■ DESCRIPTION OF THE TASK ■
Copy out each line containing "such" from the entries below.

■ Extracted records ■

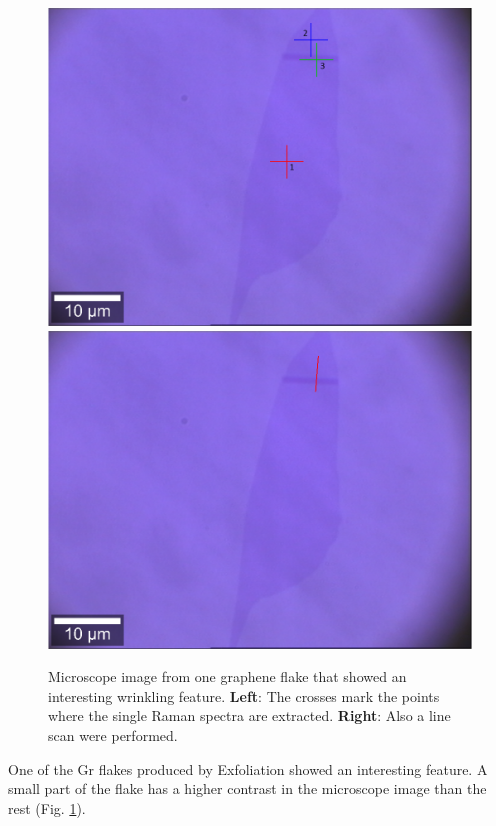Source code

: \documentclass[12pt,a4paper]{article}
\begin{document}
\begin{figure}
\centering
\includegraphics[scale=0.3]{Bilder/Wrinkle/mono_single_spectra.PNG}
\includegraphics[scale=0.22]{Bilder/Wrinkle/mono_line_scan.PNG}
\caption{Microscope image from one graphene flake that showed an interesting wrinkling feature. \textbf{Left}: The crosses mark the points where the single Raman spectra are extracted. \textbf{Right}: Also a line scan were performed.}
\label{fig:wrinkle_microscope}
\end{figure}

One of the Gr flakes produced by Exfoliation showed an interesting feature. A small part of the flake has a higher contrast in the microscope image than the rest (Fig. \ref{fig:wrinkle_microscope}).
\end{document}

...

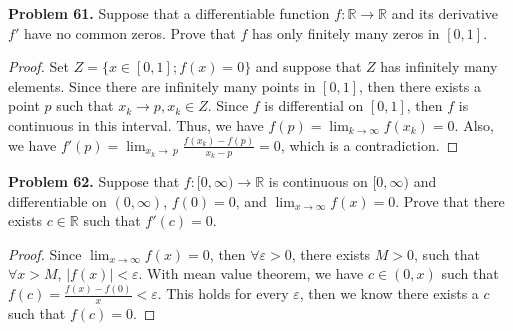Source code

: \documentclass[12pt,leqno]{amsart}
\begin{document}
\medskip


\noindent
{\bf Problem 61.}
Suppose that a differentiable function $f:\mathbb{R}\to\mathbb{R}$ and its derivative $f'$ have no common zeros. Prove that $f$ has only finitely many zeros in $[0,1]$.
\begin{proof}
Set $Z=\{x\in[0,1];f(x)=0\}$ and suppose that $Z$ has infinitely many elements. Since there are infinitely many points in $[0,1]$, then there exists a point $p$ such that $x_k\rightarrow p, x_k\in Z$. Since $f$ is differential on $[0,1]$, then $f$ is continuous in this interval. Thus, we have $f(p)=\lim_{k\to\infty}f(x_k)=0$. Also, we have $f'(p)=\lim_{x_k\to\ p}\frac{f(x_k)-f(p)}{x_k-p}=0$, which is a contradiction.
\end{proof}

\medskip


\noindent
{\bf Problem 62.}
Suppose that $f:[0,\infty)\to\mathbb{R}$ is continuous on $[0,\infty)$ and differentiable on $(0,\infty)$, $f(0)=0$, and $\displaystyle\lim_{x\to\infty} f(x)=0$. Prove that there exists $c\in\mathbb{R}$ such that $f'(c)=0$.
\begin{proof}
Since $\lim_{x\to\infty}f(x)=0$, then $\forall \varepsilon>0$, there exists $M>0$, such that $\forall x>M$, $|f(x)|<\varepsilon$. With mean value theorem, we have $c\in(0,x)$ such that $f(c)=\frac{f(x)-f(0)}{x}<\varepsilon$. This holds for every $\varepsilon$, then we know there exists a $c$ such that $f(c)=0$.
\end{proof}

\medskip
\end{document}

■ EXERCISE RESPONSE ■
Set $Z=\{x\in[0,1];f(x)=0\}$ and suppose that $Z$ has infinitely many elements. Since there are infinitely many points in $[0,1]$, then there exists a point $p$ such that $x_k\rightarrow p, x_k\in Z$. Since $f$ is differential on $[0,1]$, then $f$ is continuous in this interval. Thus, we have $f(p)=\lim_{k\to\infty}f(x_k)=0$. Also, we have $f'(p)=\lim_{x_k\to\ p}\frac{f(x_k)-f(p)}{x_k-p}=0$, which is a contradiction.
Suppose that $f:[0,\infty)\to\mathbb{R}$ is continuous on $[0,\infty)$ and differentiable on $(0,\infty)$, $f(0)=0$, and $\displaystyle\lim_{x\to\infty} f(x)=0$. Prove that there exists $c\in\mathbb{R}$ such that $f'(c)=0$.
Since $\lim_{x\to\infty}f(x)=0$, then $\forall \varepsilon>0$, there exists $M>0$, such that $\forall x>M$, $|f(x)|<\varepsilon$. With mean value theorem, we have $c\in(0,x)$ such that $f(c)=\frac{f(x)-f(0)}{x}<\varepsilon$. This holds for every $\varepsilon$, then we know there exists a $c$ such that $f(c)=0$.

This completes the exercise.